SocketStream>>flush question

Lex Spoon lex at cc.gatech.edu
Tue Mar 9 16:10:55 UTC 2004


"C. David Shaffer" <cdshaffer at acm.org> wrote:
>     1) Why would isOtherEndConnected be true but isConnected be false?  
> VM/socket plugin bug?  There are no documented semantics of isConnected 
> so I have no idea what it means.  isOtherEndConnected seems, for some 
> reason, exclusive of "isConnected not" (the status is checked with ==, 
> not a mask).  What are the semantics of this method?  I would think 
> Socket>>isOtherEndClosed would look more like ^self isClosed or: [insert 
> current code here].

isConnected means "is fully connected".  If you are only interested in
whether one side is still sending, then you need to ask a more specific
question.


>     3) even if you fix this problem, the "self error: 'whatever'" style 
> handling of primitive failures is not very useful.  There is a race 
> condition between the check of socket "closed" status and the sending of 
> data so the primitive could fail even if my test for an open socket 
> succeeded.  

Oh yes.  This is inherent in networking.  The BSD sockets API handles
this in just the way you expect, given the problem:


> The error: mechanism leaves me little to do defensively but 
> trap Error and check the text of the message or the context.
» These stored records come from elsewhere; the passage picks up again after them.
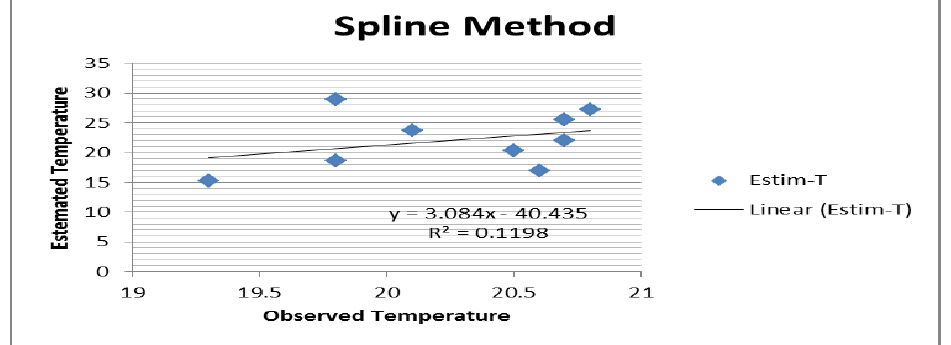
Fig.9: The Spline, comparison of estimated and observed mean Tmax.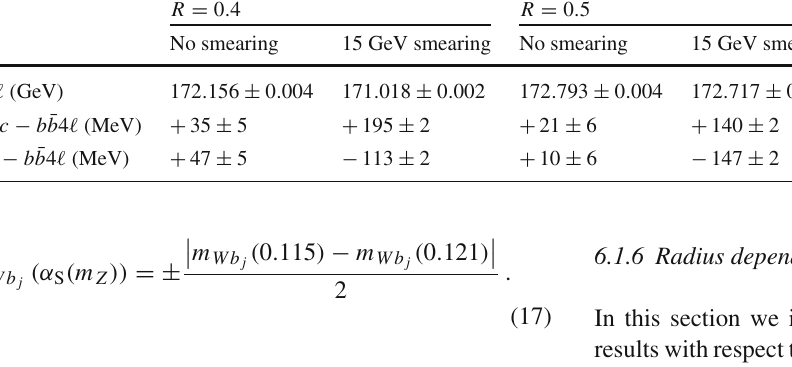
Table 7 m Wb peak position obtained with the b ¯ b 4 (cid:4) generator for three choices of the jet radius. The differences with the t ¯ tdec and the h v q j generators are also shown R = 0 .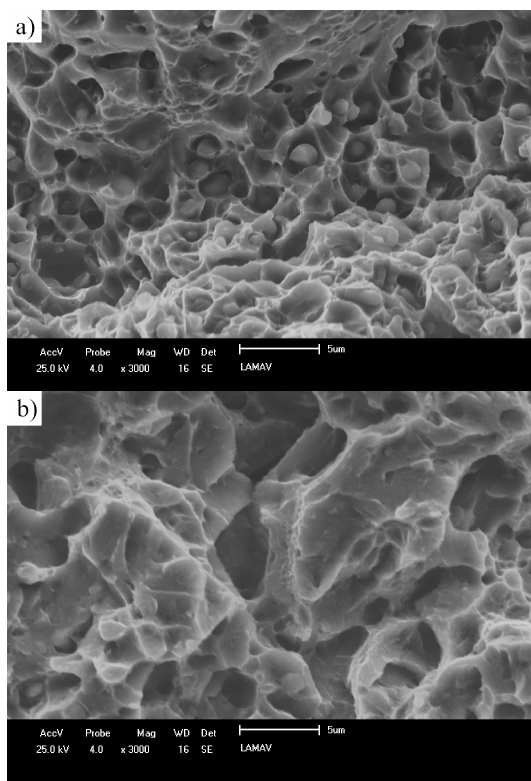
Figure 11. Scanning electron microscopy images of the fracture surface near (a) and far (b) from the notch tip in two different specimens (magnification of 3000×).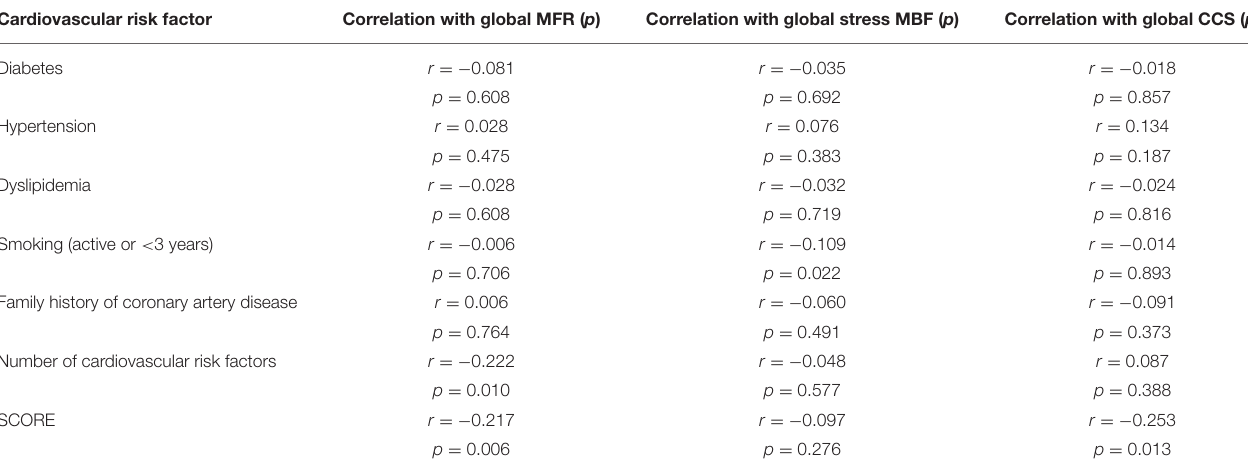
TABLE 3 | Correlation between cardiovascular risk factors, MFR, stress MBF, and CCS. Cardiovascular risk factor Correlation with global MFR ( p ) Correlation with global stress MBF ( p ) Correlation with global CCS ( p )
Well, BSD sockets uses -1 instead of Error, but it's the same idea.  You
have to just try your read() or write() and then check whether it
worked.


> This is a horrific abomination :-)  

Well, you know, the universe does not always have the most convenient
semantics.  :)  


IMHO, the best immediate "fix" is to be sure that proper exceptions are
used so that you don't have to catch the generic Error.  Other than
that, things look pretty good.  It may be possible to do better, but it
will take a whole new approach to sockets, not a tweak here and there. 
Networks are asynchronous, and you simply cannot rely on them to sit
still while you talk to them.

Also, this area horribly needs some documentation.

	1. The proper error handling approach should be described somewhere.
	
	2. The semantics of close should be documented.  At least on Unix, it
means "I promise not to send any more data".  It is perfectly allowed to
#close and then #receiveData: however.